The Key Metric That Could Propel Rivian's Stock Value
Many investors are on the lookout for the next Tesla. However, identifying such an opportunity is challenging. Tesla revolutionized the automotive industry by making electric vehicles (EVs) appealing to the masses. For those who might have missed Tesla's remarkable growth, a new contender may be emerging: Rivian (RIVN -1.59%).
There is one crucial figure that investors should pay attention to in Rivian's upcoming fourth-quarter earnings report, scheduled for February 20. This number could be the key to unlocking further potential in Rivian's stock.
The Path to Potential Growth
Tesla has distinguished itself from other EV makers by consistently delivering profits and presenting an exciting future. Innovations like robotaxis and artificial intelligence (AI) technology make it a compelling investment. This narrative is a big part of why Tesla's stock trades at a higher price-to-sales (P/S) ratio than many newcomers in the market.
The potential for Rivian's growth lies in its ability to show that it has a clear path to profitability. If Rivian can establish confidence among investors about its financial future, it will create demand for its stock and narrow the gap between its valuation and that of its rivals. What Rivian does not require are complex technologies like robotaxis or AI; instead, it needs to achieve a positive gross profit in the fourth quarter and for the full fiscal year of 2025.
However, reaching a positive gross profit is no small feat, especially considering the recent production challenges and supply chain issues the company has faced, despite management's optimism.
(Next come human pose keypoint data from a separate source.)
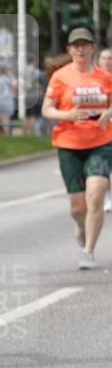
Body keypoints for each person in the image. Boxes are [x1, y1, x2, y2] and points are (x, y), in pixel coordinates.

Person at [42, 27, 112, 268]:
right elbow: (46, 109)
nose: (80, 49)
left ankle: (89, 250)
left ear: (93, 48)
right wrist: (67, 114)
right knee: (77, 207)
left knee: (97, 192)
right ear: (70, 49)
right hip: (69, 143)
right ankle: (81, 228)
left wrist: (109, 112)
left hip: (100, 142)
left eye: (85, 44)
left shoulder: (105, 77)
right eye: (75, 45)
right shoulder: (61, 77)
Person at [98, 48, 112, 212]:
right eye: (104, 58)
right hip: (100, 128)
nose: (107, 61)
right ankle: (108, 197)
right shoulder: (93, 79)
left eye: (110, 58)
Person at [0, 65, 16, 135]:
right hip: (7, 100)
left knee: (0, 118)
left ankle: (0, 133)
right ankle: (7, 134)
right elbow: (14, 85)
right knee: (6, 118)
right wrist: (11, 76)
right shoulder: (6, 79)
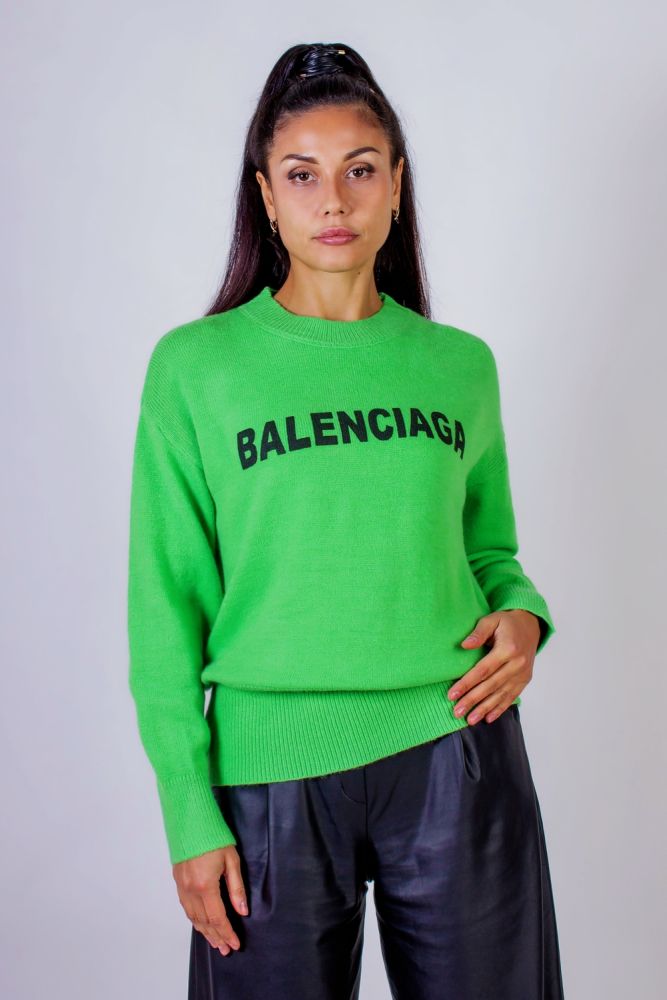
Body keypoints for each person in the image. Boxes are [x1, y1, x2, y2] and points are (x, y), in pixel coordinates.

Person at [127, 41, 565, 1000]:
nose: (334, 200)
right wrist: (188, 811)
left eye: (360, 170)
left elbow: (488, 551)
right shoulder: (196, 368)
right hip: (269, 775)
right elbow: (163, 608)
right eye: (302, 174)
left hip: (457, 745)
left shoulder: (457, 364)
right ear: (265, 195)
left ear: (396, 186)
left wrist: (524, 617)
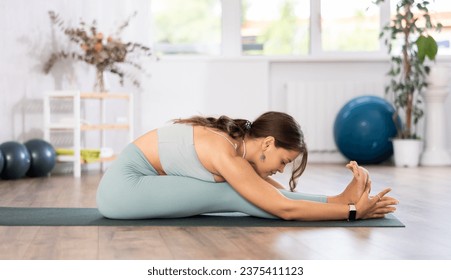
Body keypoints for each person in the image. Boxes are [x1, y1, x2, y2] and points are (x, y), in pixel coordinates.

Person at [96, 111, 398, 221]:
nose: (281, 170)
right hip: (123, 190)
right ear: (267, 143)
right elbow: (283, 208)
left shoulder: (234, 146)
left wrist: (339, 199)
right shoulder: (225, 153)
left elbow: (272, 193)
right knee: (232, 193)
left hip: (129, 187)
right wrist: (351, 212)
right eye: (283, 161)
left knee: (244, 191)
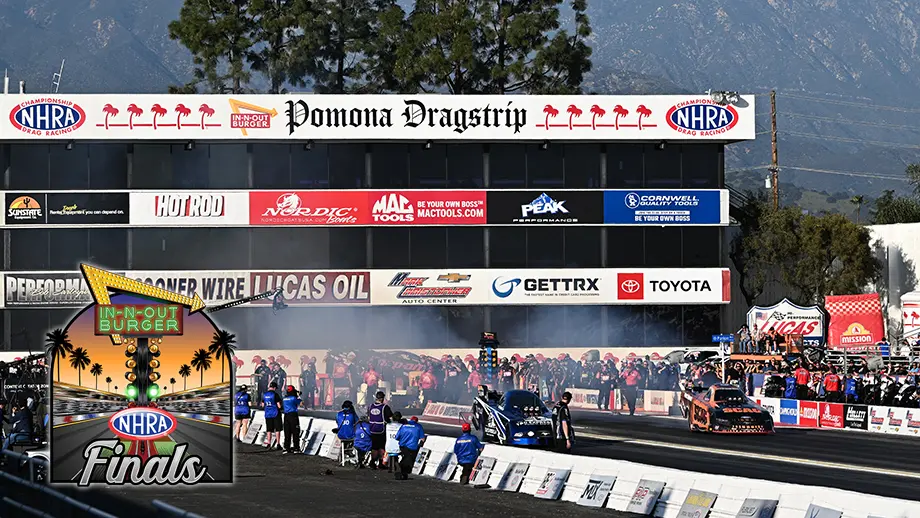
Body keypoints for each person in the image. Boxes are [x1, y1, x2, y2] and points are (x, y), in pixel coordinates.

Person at [367, 391, 394, 470]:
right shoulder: (385, 407)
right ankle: (380, 462)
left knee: (374, 447)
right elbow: (391, 418)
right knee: (382, 447)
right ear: (382, 398)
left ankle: (372, 462)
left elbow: (368, 417)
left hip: (372, 429)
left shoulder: (370, 406)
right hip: (382, 430)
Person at [394, 414, 426, 480]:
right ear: (416, 421)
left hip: (402, 446)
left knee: (406, 458)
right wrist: (420, 445)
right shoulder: (418, 426)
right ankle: (400, 469)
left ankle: (402, 472)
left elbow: (397, 437)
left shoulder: (403, 426)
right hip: (412, 447)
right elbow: (423, 439)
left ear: (410, 420)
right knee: (408, 460)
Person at [261, 382, 283, 449]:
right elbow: (279, 406)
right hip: (275, 413)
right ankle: (278, 444)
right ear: (275, 388)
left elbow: (262, 405)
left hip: (268, 414)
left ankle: (269, 443)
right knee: (277, 429)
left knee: (269, 429)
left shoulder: (264, 395)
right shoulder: (275, 394)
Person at [281, 385, 302, 454]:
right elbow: (301, 403)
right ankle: (296, 448)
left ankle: (286, 448)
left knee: (287, 432)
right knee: (295, 432)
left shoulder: (284, 398)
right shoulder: (293, 398)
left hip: (286, 416)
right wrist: (299, 396)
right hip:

Rivian has made some slow and inconsistent progress toward positive gross profits, which is evident in its financial reports.
While Rivian's trajectory has not been perfectly linear, the upcoming fourth quarter could serve as a pivotal moment for the company. Even if Rivian does not anticipate achieving positive gross profit in every quarter of 2025, the expectation of positive results for the year as a whole would be a significant boost.
If Rivian can demonstrate continuous improvement in its gross profits, it could reassure investors about the company's long-term potential. For instance, during the third quarter, Rivian's stock price increased despite missing earnings expectations because management remained committed to achieving gross profit in the fourth quarter.
A positive gross profit would significantly help Rivian close the valuation gap with competitors like Lucid Motors, which Rivian outsells by a substantial margin.
Challenges Ahead for Rivian
Despite the considerable upside that Rivian might experience by reaching a P/S valuation comparable to its competitors, it's important to recognize that the path will likely be rocky. Two primary factors loom over Rivian's stock pricing in the coming year: government policy changes and the lack of catalysts in 2025.
The incoming administration has indicated it will scale back support for the EV sector, including plans to eliminate the federal tax credit for EV purchases, which previously offered up to $7,500. Rivian vehicles have only been eligible for partial benefits, potentially creating market uncertainty throughout 2025.
Moreover, Rivian is expected to launch new models, such as the R2, R3, and R3X, in 2026, but the absence of new launches in 2025 may result in the stock being subjected to the prevailing negative sentiment surrounding the overall EV market.
In conclusion, Rivian holds significant potential as it strives to reduce costs and work towards profitability. The fourth quarter is a critical benchmark, especially if it can achieve positive gross profit. This single metric is what investors should prioritize when considering Rivian's near-term prospects.